A groundbreaking vaccine, known as iVAC (intratumoural vaccination chimera), holds significant promise for boosting survival rates in individuals afflicted with hard-to-treat cancers. This innovative, one-off jab is administered directly into tumours, operating through a dual mechanism that re-engineers cancer cells to become fully visible to the body’s immune system, thereby prompting the release of disease-fighting T-cells to eradicate the tumour.

Initial testing has yielded compelling results. In studies involving mice with bowel cancer, the iVAC vaccine achieved 100 percent effectiveness, leading to the complete eradication of tumours. Furthermore, separate laboratory tests conducted on human breast cancer cells demonstrated similar success, with the vaccine resulting in their total destruction.

For many decades, the primary approach to cancer treatment relied on established techniques such as chemotherapy and radiotherapy. Chemotherapy employs powerful drugs to halt the reproduction of malignant cells, but its effectiveness diminishes when cancer has metastasized, and it carries significant side-effects, including nausea, hair loss, and heart palpitations, due to its impact on both healthy and cancerous cells. Radiotherapy, which uses high-energy radiation to damage tumour DNA, eradicates approximately 40 percent of cancers on its own but can cause localized side-effects such as skin irritation.
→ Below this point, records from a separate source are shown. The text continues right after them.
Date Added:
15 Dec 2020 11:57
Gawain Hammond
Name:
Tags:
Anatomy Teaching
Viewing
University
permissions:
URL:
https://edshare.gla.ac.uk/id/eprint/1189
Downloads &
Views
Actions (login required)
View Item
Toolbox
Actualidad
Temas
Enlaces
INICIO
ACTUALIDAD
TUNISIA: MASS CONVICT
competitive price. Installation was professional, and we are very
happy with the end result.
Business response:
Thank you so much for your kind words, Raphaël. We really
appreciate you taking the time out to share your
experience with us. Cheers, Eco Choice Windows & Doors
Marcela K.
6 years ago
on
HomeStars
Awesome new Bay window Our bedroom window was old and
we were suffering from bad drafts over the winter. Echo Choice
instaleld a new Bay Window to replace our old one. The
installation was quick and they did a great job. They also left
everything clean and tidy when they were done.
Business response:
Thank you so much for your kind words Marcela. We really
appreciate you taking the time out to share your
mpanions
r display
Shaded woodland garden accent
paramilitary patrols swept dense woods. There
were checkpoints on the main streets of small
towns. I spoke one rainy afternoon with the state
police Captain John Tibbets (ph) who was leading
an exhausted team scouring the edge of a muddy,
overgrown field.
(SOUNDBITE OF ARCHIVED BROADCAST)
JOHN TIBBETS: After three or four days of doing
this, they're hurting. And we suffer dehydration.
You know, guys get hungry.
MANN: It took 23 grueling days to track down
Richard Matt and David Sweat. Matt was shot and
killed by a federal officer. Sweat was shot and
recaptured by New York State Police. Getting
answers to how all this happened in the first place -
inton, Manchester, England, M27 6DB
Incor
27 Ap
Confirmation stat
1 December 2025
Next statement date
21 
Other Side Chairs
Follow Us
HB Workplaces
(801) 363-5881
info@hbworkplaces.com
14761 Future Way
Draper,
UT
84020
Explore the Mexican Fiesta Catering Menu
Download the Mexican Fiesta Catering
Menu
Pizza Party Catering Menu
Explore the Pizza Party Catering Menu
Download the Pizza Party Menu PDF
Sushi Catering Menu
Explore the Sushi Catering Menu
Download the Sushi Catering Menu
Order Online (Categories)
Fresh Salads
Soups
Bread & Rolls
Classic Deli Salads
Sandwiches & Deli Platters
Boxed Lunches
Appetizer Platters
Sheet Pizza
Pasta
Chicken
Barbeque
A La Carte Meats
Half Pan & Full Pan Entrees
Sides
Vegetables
The past 10 to 15 years have witnessed a transformation in the treatment of some cancers with the advent of immunotherapy drugs. This new generation of medicines, including pembrolizumab (used for advanced skin, lung, bladder, breast, and bowel cancers) and nivolumab (for kidney, head, and neck tumours), functions by unleashing the immune system, allowing it to detect and destroy rogue cancer cells. These drugs were developed in response to cancer cells' ability to 'hide' from the body's defences by releasing a protein called PD-L1, which binds to immune cells and instructs them not to attack. Immunotherapy drugs prevent this protein from binding, thus enabling immune cells to identify cancer cells as foreign and launch an aggressive assault.

The impact of existing immunotherapy treatments has been substantial, particularly in cancers like malignant melanoma, a form of skin cancer that was historically difficult to treat. Studies indicate that the five-year survival rate for melanoma patients receiving these drugs (typically via weekly or fortnightly infusions) has improved by around 50 percent since their introduction. Many melanoma patients are now surviving ten years post-diagnosis, a stark contrast to the average six-month survival time in the 1990s.

Despite these dramatic effects for some patients, current immunotherapy drugs do not benefit everyone; only about 40 percent of patients respond fully. In others, tumours may shrink temporarily only to resume growth weeks or months later. This limited efficacy is believed to occur because T-cells, the immune system's 'killer' cells, can become over-stimulated by a tumour's continuous presence, which can weaken their ability to attack effectively.

The new iVAC vaccine directly addresses these limitations. According to results published in February in the journal Nature, iVAC functions like standard immunotherapy by blocking the PD-L1 protein, preventing cancer cells from evading immune detection. Crucially, it simultaneously chemically reprogrammes cancer cells to proactively attract the attention of killer T-cells. It achieves this by inducing tumour cells to produce an antigen – typically a protein or fat – that is normally found on the surface of foreign invaders like viruses or bacteria. This antigen acts as a 'red flag,' effectively inviting the immune system to dispatch its soldier cells to attack and destroy the cancer.

While cancer cells already produce antigens, their signal is often weak, enabling tumours to escape the full force of the immune system. Developed by scientists at Peking University in China, the iVAC vaccine significantly amplifies this antigen response, allowing the body’s defences to react much more aggressively. The developers intend to test the vaccine on patients in the coming years, aiming to improve survival rates for the most challenging tumours, though the specific cancers to be targeted and potential side-effects remain under investigation.

Experts in the field are optimistic about this new approach. Professor Tim Elliott, an immuno-oncology specialist at the University of Oxford, highlights the immense promise of drugs that both prevent immune evasion and compel cancer cells to attract killer T-cells. He notes, 'It combines two mechanisms in one drug and is generating a lot of excitement,' adding that similar intravenous approaches are already being explored in trials. However, challenges persist. Professor Karl Peggs, a professor of cancer immunotherapy at University College London Hospitals NHS Foundation Trust, acknowledges the scientific elegance of delivering these two elements of treatment for mice experiments but points out the clinical difficulties. Direct tumour injection is feasible for single large masses, but it becomes considerably more challenging when cancer is widely disseminated in numerous tiny tumours, or when tumours are small, inaccessible, or hard to locate.